Could Geri wear her Union Jack dress today without getting monstered by Bed-Wetters Inc? Possibly, though it is unbelievable that a young woman could name-check Margaret Thatcher and not to be stoned to death onstage.
But their Thatcherism and early anti-EU mutterings reflected the fact that the Spice ethos was was rooted in working-class girl-chancer culture, from vaudeville to glamour modelling. They were so beautifully common it’s no wonder Naomi Campbell asked Victoria: “Why do they call you Posh?” They were the last gasp of Chav triumphalism, now come full circle into the Left’s hatred of the working class for no longer being easy to corral, control and count by head like cattle as they pour into the voting sheds.

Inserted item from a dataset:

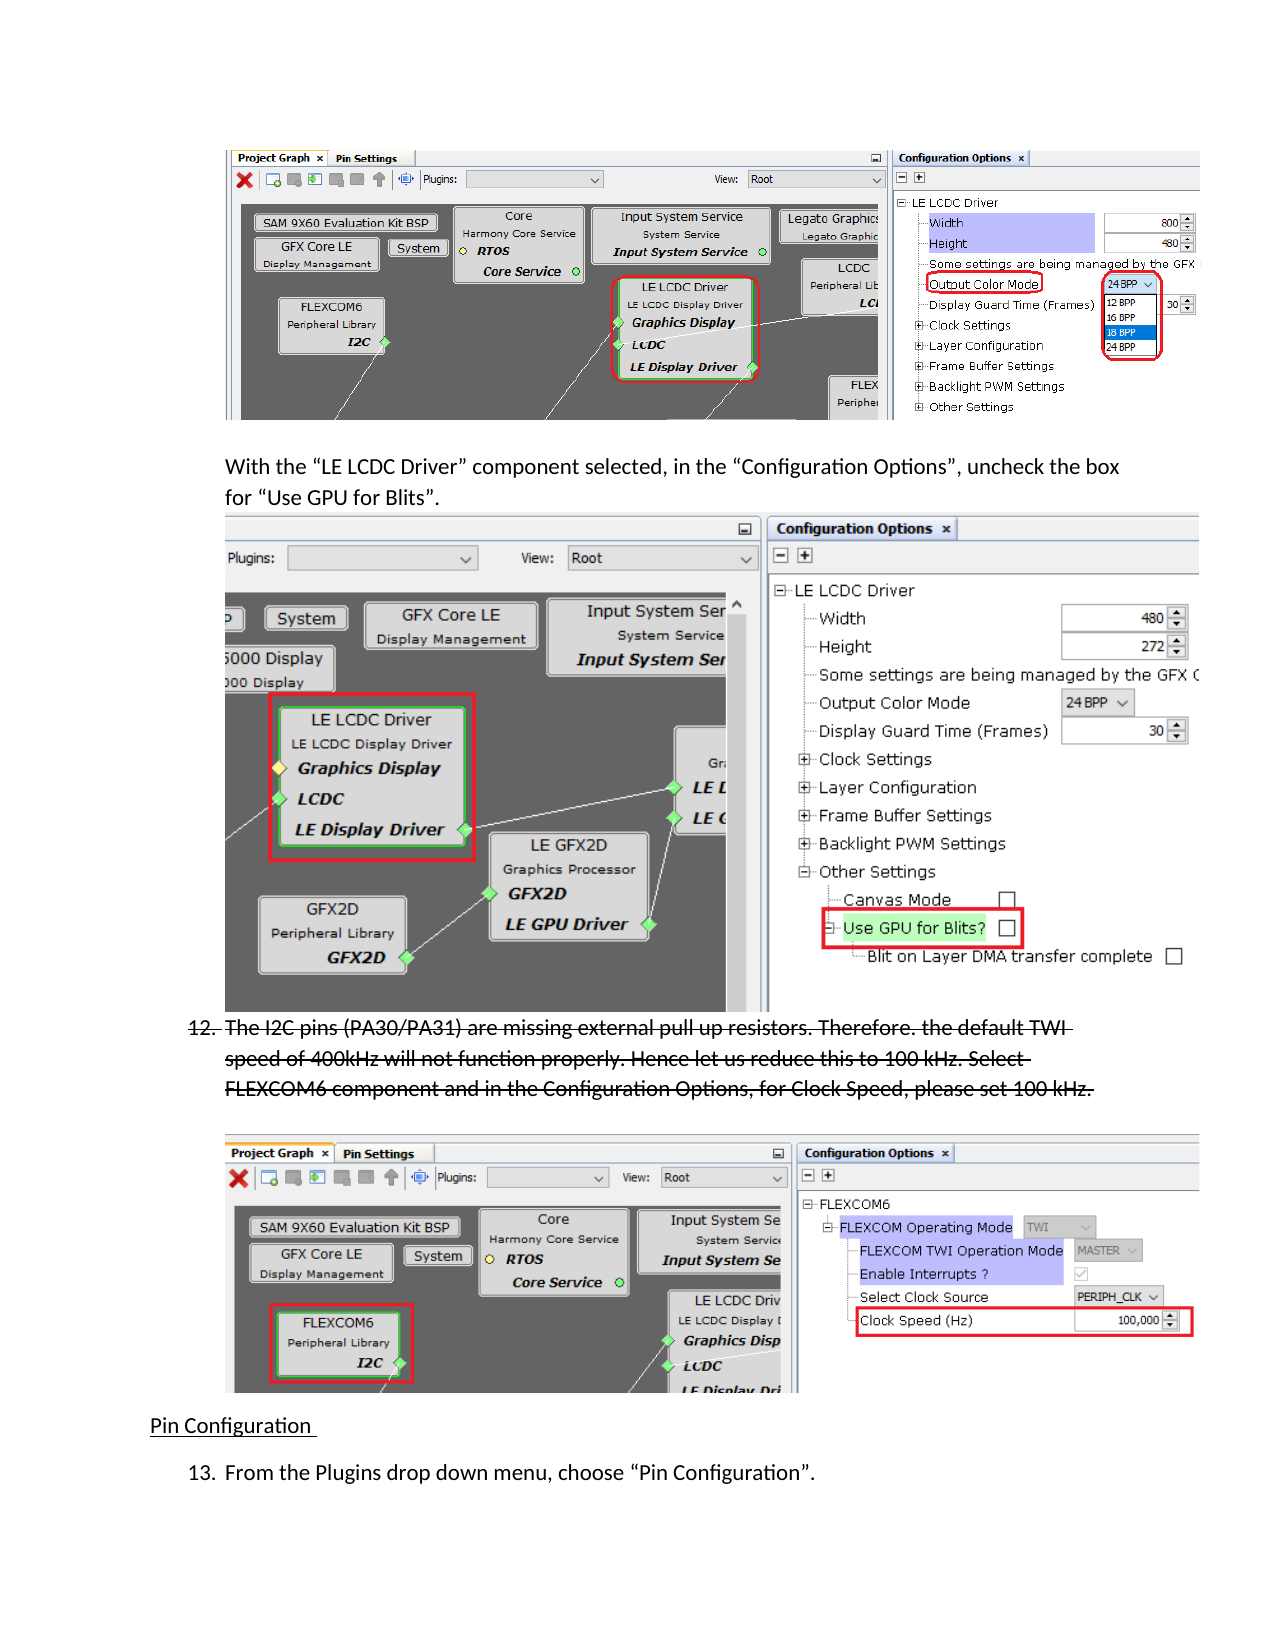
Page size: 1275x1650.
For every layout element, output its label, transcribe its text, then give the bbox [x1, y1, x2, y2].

What is their legacy? Artists as diverse as Lady Gaga, Adele and Billie Eilish quote them as influences. Whether that’s true or not, their massive commercial breakthrough undoubtedly made girl groups a far better bet, and probably led to the creation of bands who were far better, such as Girls Aloud and Sugababes. Girl groups from the Shangri-Las onwards had always appealed to young women, but girls were mostly offered the chance to suffer alongside the singers rather than be emboldened by them.
Things are darker for girls now. I remember my goddaughters taunting their male classmates with “Girl Power”; now the girls of Love Island seek to cheer their friends with empty words as they cry over some worthless man. Today, “empowerment” usually means stripping off for the sake of showing some flesh, devoid of real meaning, whereas once it meant getting one’s nerve up to try something audacious, which might well annoy men.
As for the girls themselves, they all defied their stereotypes, for good or ill. Silly Baby turned out to be the most sensible, preening Posh the earth mother, cartwheeling Sporty the sensitive one, Scary the domestic violence survivor. Geri, always the most fascinating, who was defined by ambition and “bad” love choices, ended up married to a mega-rich and handsome man and became a rather gracious and graceful society matron and philanthropist.
They made being young, cute and up for everything look attractive, rather than the hyper-sexual, self-destructive danse macabre it so often seems today. They may not have been the best singers, songwriters or dancers in the history of pop, but in their unique gang mentality — echoed today in the way the Love Island girls, for all their empty words, appear to have far more fun with each other than with the boys — they embodied the comfort and fun of friendship which often outdoes the heavy lifting of love.